Monti, oltre a Economia delega dei Rapporti con le Regioni

Segna un cambio di passo la decisione del presidente del Consiglio, Mario Monti, di assumere le deleghe dei rapporti con le Regioni: l’intenzione, spiega il neo premier al Senato, è quella di rafforzare il lavoro comune con le autonomie e partecipare ai tavoli di confronto con governatori e sindaci, che si augurano siano convocati al più presto. Tra i principi guida dell’azione ci sarà anche quello di raggiungere un maggiore e più efficace uso dei fondi strutturali dell’Unione europea.
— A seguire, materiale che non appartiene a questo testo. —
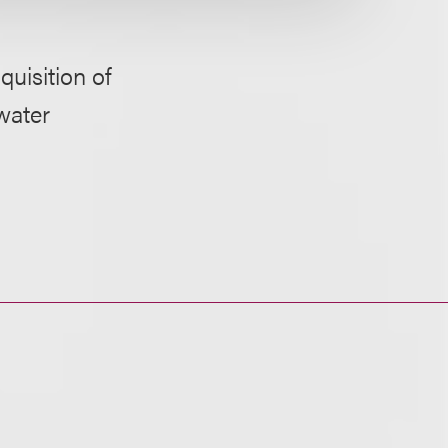
quisition of
water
L’agenda si preannuncia già molto fitta di temi da trattare, anche se l’incisività delle decisioni che usciranno dai tavoli dovrebbe essere evidente anche dal fatto che il premier assomma su di sé le deleghe all’Economia. Tra i nodi da sciogliere ci sono senz’altro i tagli che le Regioni devono affrontare a seguito delle Manovre estive, quelli su servizi sociali, infrastrutture, ma anche il patto per la salute, la programmazione dei fondi Fas e non da ultimo l’applicazione del federalismo. Ma tra le prime incombenze c’è senz’altro una eredità del precedente ministero: prima di effettuare il passaggio di consegne, Ferruccio Fazio aveva inviato alle Regioni la proposta sul riparto dei 106 miliardi di euro, che per il momento prevede l’utilizzo di criteri legati all’età della popolazione e alla densità demografica. A questo punto sarà necessaria una scelta di campo da parte del Governo per quei parametri, indicati soprattutto dal Sud, su cui non si era ancora raggiunto l’accordo, quali le condizioni socio-economiche.